Necesitamos en primer lugar un buen puñado de fina arena,
tal vez dos. Con todas sus pequeñas partículas relucientes y sus conchas
abandonadas. Un buen manto del color de las páginas viejas donde enterrar los
pies y sentir el latido de la Tierra al rodas. Un sitio donde sentarse con las
piernas cruzadas y observar el resto.
Después es necesario un buen cubo de agua salada, tal vez
dos. Con todas sus espumosas olas y sus secretos olvidados. Un vasto desierto líquido
del color de la tinta —azul en el día y negro en la noche— donde empaparse el
cuerpo y bañar el espíritu para limpiar lo malo. Un sitio donde dejarse llevar
con el cuerpo relajado y dejarse mecer por el rumor de las olas.

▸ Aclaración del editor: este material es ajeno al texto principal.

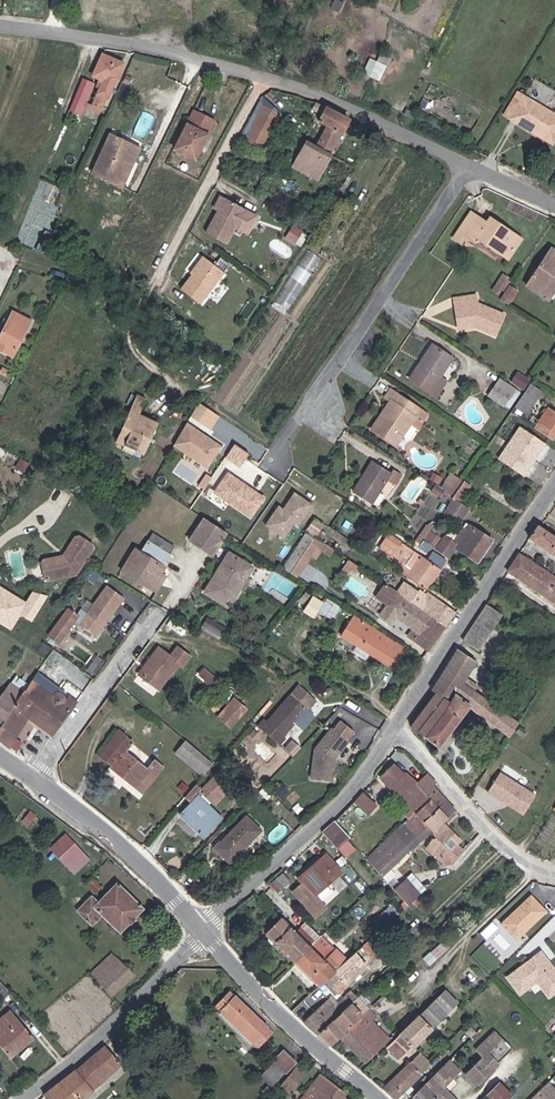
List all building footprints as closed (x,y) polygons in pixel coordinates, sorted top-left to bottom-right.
[(381,53),(379,60),(370,56),(364,72),(382,79),(391,57),(381,53)] [(110,91),(104,104),(113,108),(133,63),(116,56),(107,77),(110,79),(106,89),(110,91)] [(103,85),(95,82),(88,97),(96,100),(103,85)] [(96,100),(88,97),(85,105),(93,108),(96,100)] [(287,104),(279,100),(263,130),(271,135),(287,104)] [(553,141),(554,137),(554,115),(529,101),(518,120),(553,141)] [(233,116),(205,103),(187,144),(216,155),(233,116)] [(318,140),(341,153),(363,118),(330,103),(327,109),(333,115),(318,140)] [(295,108),(287,104),(271,135),(263,130),(261,134),(276,142),(278,138),(295,108)] [(142,185),(156,145),(125,134),(111,175),(142,185)] [(341,153),(318,140),(315,144),(324,149),(316,161),(331,170),(341,153)] [(218,233),(239,243),(257,208),(237,197),(218,233)] [(518,260),(529,246),(514,235),(516,232),(500,221),(498,225),(482,214),(465,238),(471,242),(475,236),(485,242),(484,244),(504,259),(508,254),(518,260)] [(298,236),(308,241),(315,231),(305,225),(298,236)] [(514,235),(529,246),(531,242),(516,232),(514,235)] [(278,302),(290,308),(320,255),(308,248),(278,302)] [(213,304),(237,272),(216,257),(206,270),(208,272),(205,275),(194,290),(213,304)] [(554,299),(554,264),(539,287),(554,299)] [(500,298),(510,304),(521,286),(501,275),(493,287),(503,293),(500,298)] [(523,285),(514,298),(522,304),(531,290),(523,285)] [(142,302),(147,304),(153,307),(157,296),(152,295),(147,292),(142,302)] [(31,302),(16,331),(37,341),(56,304),(37,295),(33,303),(31,302)] [(469,299),(474,327),(492,325),(492,330),(507,337),(517,314),(493,304),(491,296),(469,299)] [(446,346),(422,381),(442,395),(466,359),(446,346)] [(518,371),(512,381),(524,389),(531,378),(518,371)] [(529,393),(510,382),(504,391),(522,403),(529,393)] [(543,387),(538,394),(526,413),(535,418),(550,396),(546,393),(548,390),(543,387)] [(394,403),(399,406),(382,431),(403,445),(417,423),(425,428),(434,415),(400,393),(394,403)] [(150,395),(130,437),(139,440),(140,436),(154,441),(152,446),(159,448),(169,426),(167,422),(165,420),(162,420),(159,422),(154,422),(152,424),(148,422),(158,400),(150,395)] [(232,417),(212,403),(203,417),(222,430),(232,417)] [(234,450),(199,425),(187,446),(220,470),(234,450)] [(554,452),(554,447),(532,431),(511,462),(537,479),(554,452)] [(139,440),(130,437),(129,440),(130,441),(136,443),(135,449),(147,454),(150,449),(151,450),(153,451),(157,453),(159,448),(152,446),(154,441),(140,436),(139,440)] [(263,456),(248,446),(239,459),(253,469),(263,456)] [(403,474),(387,464),(366,495),(387,508),(401,487),(407,490),(414,478),(405,472),(403,474)] [(449,499),(462,478),(450,470),(442,485),(437,482),(433,489),(449,499)] [(276,500),(240,475),(226,495),(262,520),(276,500)] [(291,509),(279,527),(297,540),(308,525),(312,527),(325,508),(307,496),(296,512),(291,509)] [(480,510),(466,501),(459,511),(463,514),(473,520),(480,510)] [(463,514),(459,511),(449,525),(453,528),(463,514)] [(235,533),(214,519),(199,543),(220,556),(235,533)] [(446,535),(439,547),(460,561),(467,551),(489,565),(505,541),(477,523),(469,535),(461,530),(459,532),(454,540),(448,537),(446,535)] [(443,534),(446,535),(448,537),(453,528),(449,525),(443,534)] [(554,552),(554,533),(548,528),(539,541),(554,552)] [(76,552),(57,556),(54,560),(58,575),(61,577),(63,577),(89,570),(105,544),(104,540),(92,532),(87,532),(76,552)] [(436,545),(439,547),(446,535),(443,534),(436,545)] [(418,567),(413,574),(440,591),(458,565),(448,558),(444,557),(440,563),(429,555),(401,536),(393,547),(408,557),(410,554),(418,560),(415,565),(418,567)] [(166,537),(160,547),(183,560),(188,550),(166,537)] [(160,547),(156,554),(178,567),(183,560),(160,547)] [(315,555),(309,551),(295,572),(301,576),(315,555)] [(178,567),(156,554),(155,557),(149,554),(138,575),(166,592),(177,574),(180,568),(178,567)] [(410,554),(408,557),(407,560),(415,565),(418,560),(410,554)] [(247,555),(224,593),(247,607),(258,588),(262,590),(267,582),(263,580),(270,569),(247,555)] [(529,557),(518,573),(554,599),(554,575),(529,557)] [(341,571),(350,577),(358,564),(349,558),(341,571)] [(358,566),(349,579),(356,584),(361,575),(366,578),(369,574),(358,566)] [(177,574),(166,592),(171,594),(182,576),(177,574)] [(28,599),(0,583),(0,584),(0,621),(13,629),(22,613),(34,621),(49,596),(35,588),(28,599)] [(406,598),(409,599),(418,605),(456,631),(470,610),(443,593),(438,593),(436,595),(417,583),(406,598)] [(517,588),(511,583),(507,588),(471,643),(485,652),(523,592),(517,588)] [(440,654),(456,631),(409,599),(406,598),(394,590),(387,601),(398,609),(391,620),(402,628),(407,620),(433,636),(427,646),(429,647),(440,654)] [(334,618),(340,604),(325,597),(319,612),(334,618)] [(88,601),(86,600),(66,634),(79,642),(99,607),(93,604),(88,601)] [(207,616),(202,627),(221,637),(227,626),(207,616)] [(414,652),(363,619),(351,639),(401,671),(414,652)] [(102,650),(108,641),(111,636),(118,626),(109,620),(92,645),(102,650)] [(176,649),(156,674),(175,690),(195,665),(199,668),(208,657),(195,647),(187,657),(176,649)] [(461,695),(472,678),(482,662),(465,651),(444,683),(461,695)] [(44,684),(41,689),(26,712),(65,738),(84,711),(73,704),(77,698),(71,694),(72,692),(51,678),(47,685),(44,684)] [(518,737),(526,725),(480,691),(483,685),(472,678),(461,695),(444,683),(438,692),(442,695),(417,729),(418,729),(445,750),(476,707),(518,737)] [(24,716),(26,712),(41,689),(24,679),(3,712),(19,723),(24,716)] [(278,718),(272,724),(290,744),(298,737),(296,735),(308,723),(315,730),(328,717),(324,712),(332,704),(316,687),(281,720),(278,718)] [(263,709),(250,698),(235,716),(248,727),(263,709)] [(529,721),(535,711),(531,708),(525,718),(529,721)] [(19,723),(3,712),(0,716),(0,721),(14,731),(19,723)] [(38,724),(24,716),(19,723),(14,731),(9,739),(22,749),(29,738),(38,724)] [(107,754),(114,760),(135,734),(127,728),(107,754)] [(327,752),(322,780),(343,784),(347,760),(360,744),(343,731),(327,752)] [(141,738),(135,734),(114,760),(120,765),(118,768),(151,793),(174,765),(167,758),(158,769),(132,749),(140,739),(141,738)] [(33,741),(29,738),(22,749),(26,751),(33,741)] [(218,772),(224,765),(197,741),(191,749),(218,772)] [(214,777),(215,775),(218,772),(191,749),(187,753),(214,777)] [(422,788),(427,783),(413,769),(411,771),(401,760),(387,778),(419,811),(413,816),(416,819),(422,814),(436,801),(422,788)] [(542,797),(507,774),(495,792),(529,815),(542,797)] [(422,788),(436,801),(445,809),(455,820),(462,813),(440,789),(442,786),(433,777),(427,783),(422,788)] [(229,789),(224,784),(212,798),(222,807),(234,794),(229,789)] [(228,824),(217,813),(207,804),(212,798),(207,793),(192,809),(196,814),(190,822),(208,838),(211,835),(215,838),(228,824)] [(382,807),(369,795),(361,802),(376,815),(382,807)] [(217,813),(222,807),(212,798),(207,804),(217,813)] [(430,823),(445,809),(436,801),(422,814),(430,823)] [(441,833),(450,824),(455,820),(445,809),(430,823),(439,831),(440,832),(441,833)] [(329,833),(342,848),(354,837),(350,833),(345,828),(340,823),(337,826),(329,833)] [(401,832),(410,840),(419,832),(412,823),(401,832)] [(428,825),(437,834),(440,832),(439,831),(430,823),(428,825)] [(450,824),(441,833),(444,839),(441,843),(438,842),(433,849),(441,856),(442,856),(454,866),(458,865),(471,851),(464,844),(457,851),(451,845),(460,835),(450,824)] [(410,840),(418,851),(430,842),(437,834),(428,825),(419,832),(410,840)] [(67,831),(50,847),(75,873),(91,857),(67,831)] [(409,840),(410,840),(401,832),(373,860),(380,867),(409,840)] [(261,852),(246,838),(214,869),(230,884),(261,852)] [(388,876),(416,850),(417,852),(418,851),(410,840),(409,840),(380,867),(388,876)] [(335,857),(306,881),(309,885),(299,893),(321,919),(332,909),(322,896),(349,873),(335,857)] [(282,879),(290,887),(294,883),(286,876),(282,879)] [(284,893),(290,887),(282,879),(276,885),(284,893)] [(88,920),(97,911),(117,931),(141,906),(115,881),(95,900),(88,894),(75,907),(88,920)] [(413,905),(416,903),(415,902),(423,894),(423,893),(412,881),(401,890),(410,902),(413,905)] [(511,922),(526,937),(554,909),(554,908),(539,893),(511,922)] [(427,901),(423,897),(416,902),(421,907),(427,901)] [(391,903),(380,914),(389,922),(400,912),(391,903)] [(288,919),(273,934),(301,962),(316,948),(301,933),(288,919)] [(316,948),(323,955),(333,945),(312,923),(301,933),(316,948)] [(372,941),(366,946),(376,956),(381,951),(372,941)] [(316,948),(301,962),(325,987),(328,984),(332,980),(340,972),(350,962),(333,945),(323,955),(316,948)] [(350,962),(340,972),(332,980),(337,986),(344,992),(352,984),(378,958),(376,956),(366,946),(350,962)] [(89,971),(112,996),(134,974),(111,950),(89,971)] [(516,976),(529,991),(543,980),(547,981),(554,990),(554,958),(549,950),(542,956),(541,960),(537,963),(536,960),(516,976)] [(0,977),(0,992),(15,1008),(22,1001),(8,985),(0,977)] [(274,1026),(229,980),(215,994),(262,1040),(274,1026)] [(337,986),(332,980),(328,984),(334,989),(337,986)] [(323,1037),(325,1036),(364,996),(358,990),(340,1006),(333,1000),(308,1023),(323,1037)] [(426,1002),(406,1023),(411,1029),(392,1047),(405,1062),(437,1032),(435,1030),(462,1005),(449,991),(431,1008),(426,1002)] [(336,1046),(344,1038),(380,1005),(377,1002),(374,1005),(364,995),(364,996),(325,1036),(336,1046)] [(406,1023),(426,1002),(421,998),(400,1018),(406,1023)] [(371,1063),(399,1034),(392,1027),(394,1025),(392,1022),(389,1025),(387,1022),(384,1026),(378,1021),(382,1018),(387,1012),(380,1005),(344,1038),(371,1063)] [(0,1024),(0,1035),(18,1054),(37,1037),(14,1011),(0,1024)] [(384,1026),(387,1022),(382,1018),(378,1021),(384,1026)] [(486,1060),(490,1056),(489,1055),(504,1040),(493,1029),(474,1049),(486,1060)] [(126,1057),(120,1050),(109,1037),(107,1039),(88,1060),(79,1067),(49,1089),(58,1098),(82,1098),(126,1057)] [(280,1057),(294,1070),(306,1057),(292,1043),(280,1057)] [(428,1048),(405,1071),(386,1089),(396,1098),(401,1098),(440,1060),(428,1048)] [(490,1056),(486,1060),(470,1076),(480,1086),(501,1066),(490,1056)] [(417,1098),(418,1098),(456,1098),(447,1089),(456,1081),(459,1084),(467,1076),(453,1062),(417,1098)] [(300,1083),(302,1084),(309,1074),(300,1068),(293,1078),(300,1083)] [(324,1073),(304,1098),(344,1098),(349,1092),(324,1073)] [(300,1083),(293,1078),(287,1085),(296,1092),(302,1084),(300,1083)] [(503,1084),(490,1096),(493,1098),(515,1098),(516,1098),(503,1084)] [(550,1087),(537,1098),(554,1098),(554,1092),(550,1087)]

A todo esto falta aún una gran cucharada de cielo, tal vez
dos. Con todas sus pequeñas estrellas titilantes y sus vaporosas nubes
conversando en secreto a merced del viento. Una infinita cúpula ora celeste ora
azabache donde fijar la mirada perdida y dejar la mente volar. Un sitio donde
sentirse tan pequeño como un grano de arena o una gota de agua o una estrella
diminuta y, aún así, parte del mismo todo.
Pues todo, hasta el encuentro de cielo y mar, está formado
por cosas muy muy pequeñas. Y desde luego, caben muchas.